Marvin Thompson knew he faced a difficult task when he was hired last year as principal at John McDonogh High School in New Orleans.
“The day that I pulled up to this building, I thought it was condemned,” Thompson says.
The structure, built in 1898, was sagging and leaky and missing entire window panes. Inside, students were underperforming academically.
And then, there were the rats. Thompson and his two children didn’t even finish unpacking his office before they discovered that problem.
“They were in here 10 minutes, and I hear this big crash,” he says. “My daughter … is laying on the floor. My son is hiding behind the file cabinet laughing at her as I watch this big, giant rat crawl from that pipe up into the ceiling.”
For a while, Thompson avoided his office. And then, when he couldn’t do that anymore, he developed a system for at least avoiding the rat.
“Literally every morning, I would put my key in my door, knock on the door, just to let him know I’m about to come in because there were days where he’d be on my desk or wherever,” Thompson says.
Dozens of rats were inside the school. And Thompson didn’t know what to do about them — until the city showed up with a plan.
Small Fixes With Big Results
Claudia Riegel talks about rats a lot. She’s director of the New Orleans Mosquito, Termite and Rodent Control Board, so pests are her job, and it’s a job made harder after Hurricane Katrina.
Rats are a problem in any city. But post-Katrina New Orleans offered an especially friendly habitat for the hated rodents: piles of trash, blighted homes and fewer predators. The rat population spiked.
In 2007, her staff received almost 2,900 rodent complaints. That’s more than seven calls a day.
The staff would bait the storm drains of an entire ZIP code, Riegel says, but it wasn’t enough. So city officials decided to change their approach and jump on a hot industry trend called “integrated pest management.”
In short: Forget the rats; fix the problems.
It’s a more methodical approach to rat control.

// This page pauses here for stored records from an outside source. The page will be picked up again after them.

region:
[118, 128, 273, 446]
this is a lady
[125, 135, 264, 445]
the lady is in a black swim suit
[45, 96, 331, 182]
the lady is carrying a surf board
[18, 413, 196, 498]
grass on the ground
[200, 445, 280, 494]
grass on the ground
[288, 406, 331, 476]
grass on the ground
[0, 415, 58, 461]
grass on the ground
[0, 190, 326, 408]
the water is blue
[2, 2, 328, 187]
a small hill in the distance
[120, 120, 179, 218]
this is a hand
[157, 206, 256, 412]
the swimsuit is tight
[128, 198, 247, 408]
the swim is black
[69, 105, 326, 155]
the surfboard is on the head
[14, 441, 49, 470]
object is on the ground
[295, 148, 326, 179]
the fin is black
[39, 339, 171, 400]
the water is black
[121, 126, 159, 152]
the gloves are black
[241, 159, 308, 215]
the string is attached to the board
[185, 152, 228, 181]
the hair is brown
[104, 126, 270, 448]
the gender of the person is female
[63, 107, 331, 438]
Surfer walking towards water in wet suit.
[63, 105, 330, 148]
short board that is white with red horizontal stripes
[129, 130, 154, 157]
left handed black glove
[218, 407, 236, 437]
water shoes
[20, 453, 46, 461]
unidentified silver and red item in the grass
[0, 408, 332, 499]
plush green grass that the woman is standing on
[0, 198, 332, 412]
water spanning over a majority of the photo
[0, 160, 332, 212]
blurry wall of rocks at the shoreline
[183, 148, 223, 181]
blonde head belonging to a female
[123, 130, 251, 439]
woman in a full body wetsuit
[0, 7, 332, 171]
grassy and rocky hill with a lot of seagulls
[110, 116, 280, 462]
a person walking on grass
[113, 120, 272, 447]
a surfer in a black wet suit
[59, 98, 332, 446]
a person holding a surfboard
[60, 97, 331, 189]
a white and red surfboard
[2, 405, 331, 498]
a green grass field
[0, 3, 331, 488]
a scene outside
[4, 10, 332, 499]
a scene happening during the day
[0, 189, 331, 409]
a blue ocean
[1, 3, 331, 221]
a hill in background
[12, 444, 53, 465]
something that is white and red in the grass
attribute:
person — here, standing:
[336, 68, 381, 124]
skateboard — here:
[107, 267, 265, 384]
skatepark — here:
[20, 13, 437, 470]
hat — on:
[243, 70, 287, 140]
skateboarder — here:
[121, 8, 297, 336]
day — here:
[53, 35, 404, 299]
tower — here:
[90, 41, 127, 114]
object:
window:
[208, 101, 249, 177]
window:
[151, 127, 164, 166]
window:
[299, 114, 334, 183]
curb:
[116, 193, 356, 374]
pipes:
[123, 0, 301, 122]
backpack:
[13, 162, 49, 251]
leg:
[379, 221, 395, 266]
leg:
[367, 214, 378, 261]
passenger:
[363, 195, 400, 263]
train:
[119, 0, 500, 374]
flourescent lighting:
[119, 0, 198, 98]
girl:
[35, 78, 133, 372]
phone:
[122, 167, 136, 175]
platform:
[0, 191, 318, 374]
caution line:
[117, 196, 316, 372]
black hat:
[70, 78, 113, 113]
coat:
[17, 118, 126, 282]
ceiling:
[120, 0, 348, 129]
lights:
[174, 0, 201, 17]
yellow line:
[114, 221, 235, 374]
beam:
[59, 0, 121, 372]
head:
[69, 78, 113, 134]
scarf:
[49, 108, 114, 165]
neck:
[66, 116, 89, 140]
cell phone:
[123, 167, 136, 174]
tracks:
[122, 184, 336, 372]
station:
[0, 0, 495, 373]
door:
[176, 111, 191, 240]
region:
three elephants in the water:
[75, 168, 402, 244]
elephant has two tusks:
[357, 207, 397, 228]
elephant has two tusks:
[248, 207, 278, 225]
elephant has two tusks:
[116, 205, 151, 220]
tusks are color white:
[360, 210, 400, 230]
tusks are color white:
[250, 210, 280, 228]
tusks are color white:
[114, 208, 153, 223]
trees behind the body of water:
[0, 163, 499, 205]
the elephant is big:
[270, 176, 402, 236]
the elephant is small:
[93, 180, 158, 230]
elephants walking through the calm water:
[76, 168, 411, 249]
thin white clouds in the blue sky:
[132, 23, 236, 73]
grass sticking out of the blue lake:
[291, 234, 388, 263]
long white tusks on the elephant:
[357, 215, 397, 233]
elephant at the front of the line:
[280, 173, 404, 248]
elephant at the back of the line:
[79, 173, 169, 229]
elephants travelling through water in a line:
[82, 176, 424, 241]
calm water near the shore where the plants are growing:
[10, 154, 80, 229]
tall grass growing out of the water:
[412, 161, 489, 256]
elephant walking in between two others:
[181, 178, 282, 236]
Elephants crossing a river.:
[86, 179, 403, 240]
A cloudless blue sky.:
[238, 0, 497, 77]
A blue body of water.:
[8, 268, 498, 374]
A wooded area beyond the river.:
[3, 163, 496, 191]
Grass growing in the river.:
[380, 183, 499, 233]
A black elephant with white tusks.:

City officials aren’t just baiting traps; they’re attacking the problems that invite the rats — and they’re winning.
“Vegetation management, sanitation, some building construction,” Riegel says. “A lot of it is just minor: closing up holes, taking the trash out before the last person left for the day. And from 2006 to today … it’s been amazing.”
Even as the population of New Orleans has increased, rodent complaints have fallen nearly 70 percent. So when Riegel’s agency landed a federal grant last year, she used the money to apply the same proactive approach at John McDonogh High School.
“We wanted to show that if you can close and deal with the problems in this type of building, you can do it anywhere,” she says.
‘They Took Our Bait’
It didn’t take long to identify, at least, where the rats were living.
They were behind a padlocked door, in a brick-walled refuge that once housed an old toilet. “And right behind that is the cafeteria,” Thompson says. “So they had food and they had water. Claudia’s folks figured this out.”
The city removed the toilet last summer, so the rats’ primary water source was gone. And before even thinking about poison or traps, Riegel’s team came with caulk guns and plaster. The goal: seal the building — every crack, every hole.
“The technique of going out and just putting bait, and bait, and bait, and walking away wasn’t working. And so we closed the envelope of the school,” she says. “That started stressing out the animals. They took our bait. We did trapping. And all of a sudden, that school is rat-free.”
Riegel’s team is doing the same thing in city buildings and other schools. They’ve pushed for better trash cans in parks and public spaces.
Their work is hardly over, though, and Thompson still has his problems at John McDonogh. The school has a massive budget shortfall and declining enrollment.
But it’s been months since Thompson has seen a rat. And recently, staffers decorated the front office with the school colors. They dressed it up it in a nice, fresh coat of green paint.